The committee wrote the following words of praise for the paper:

Ivan’s essay analyzes the relationship between undocumented migration, materiality and migrant lives within Oaxaca, Mexico by exploring the affective dimensions of house construction, many of which remain unfinished. Deploying a keen ethnographic eye rendered in beautiful and skillful prose, the essay link unfinished houses, migration trajectories and family obligations. After richly conjuring up the material landscape of unfinished houses within Oaxaca, he digs deeper to draw out the affective landscape of presence and absence, success and failure that mark migrant lives. He is also able to contextualize both the material and affective in imaginations of futurity that mark migrant hopes for their children.

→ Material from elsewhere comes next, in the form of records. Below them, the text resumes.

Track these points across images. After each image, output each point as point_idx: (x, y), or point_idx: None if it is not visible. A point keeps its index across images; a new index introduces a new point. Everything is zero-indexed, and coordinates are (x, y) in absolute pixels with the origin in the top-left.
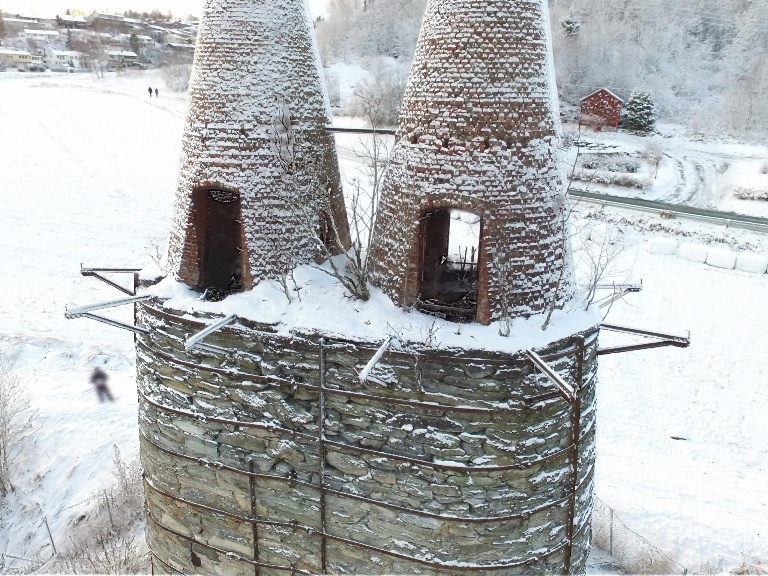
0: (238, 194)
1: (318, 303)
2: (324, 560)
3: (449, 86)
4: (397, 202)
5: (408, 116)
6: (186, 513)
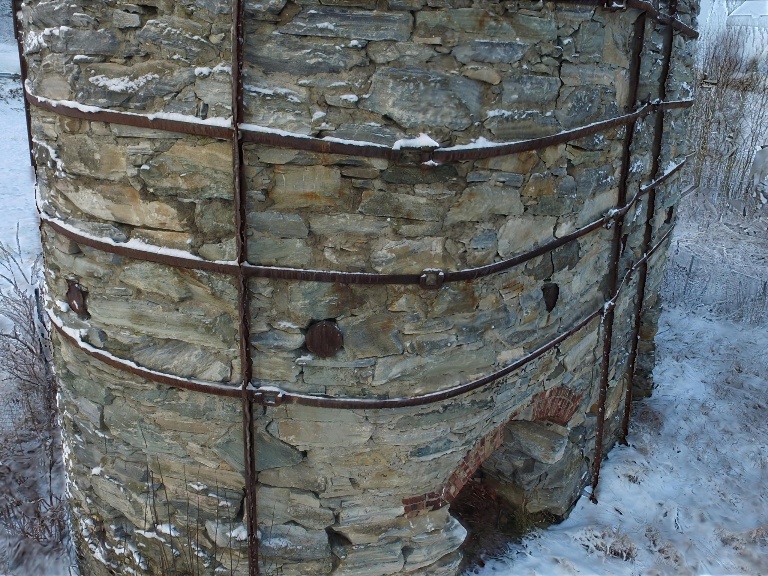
0: None
1: None
2: (655, 153)
3: None
4: None
5: None
6: (561, 172)
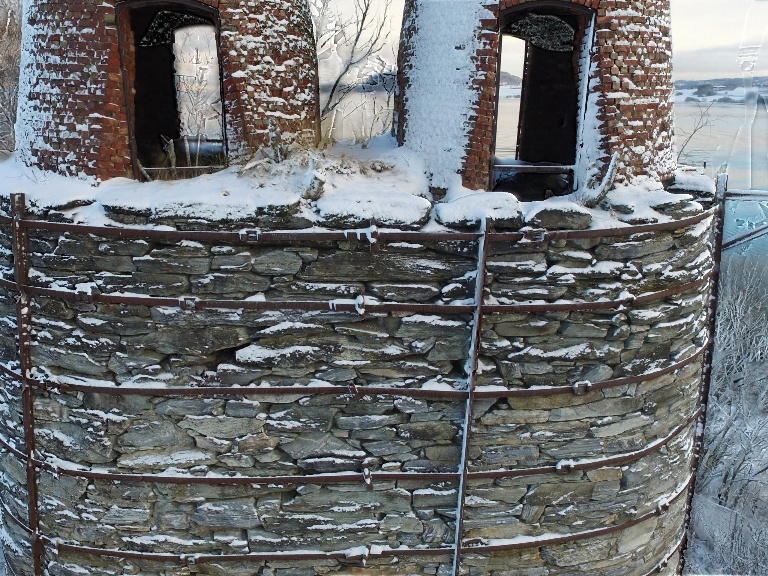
0: None
1: None
2: None
3: None
4: None
5: None
6: None
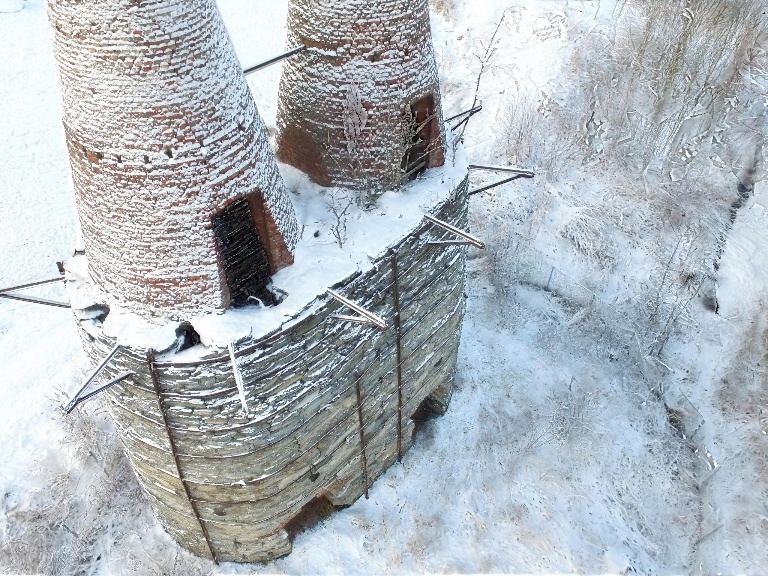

This essay displays the seminal contribution that ethnography can make to an interdisciplinary terrain of inquiry such as migration studies. Ivan contextualizes his ethnographic work as a contribution to this scholarship that is often marked by generalized understandings about remittance economies and return migration. Folding the precarity of being undocumented into the material and affective landscapes produced by remittances and the hopes of return, the unfinished house stands as the presence-absence of the migrant herself. Coursing through kin networks and family obligations, the materiality of the unfinished houses that dot the landscape bear witness to the incomplete lives of migrants, a window into the affective dimensions of remittances and return. Such theoretically acute, ethnographically rich and contextualized material opens up the space between the dominant ways of understanding migration in the social sciences – marked by “push” and “pull” factors. Ivan’s essay lays bare the everyday, palpable ways in which migrants are caught between the two. The unfinished house is a tangible instantiation of this struggle resonant with meaning.

Congratulations to Ivan!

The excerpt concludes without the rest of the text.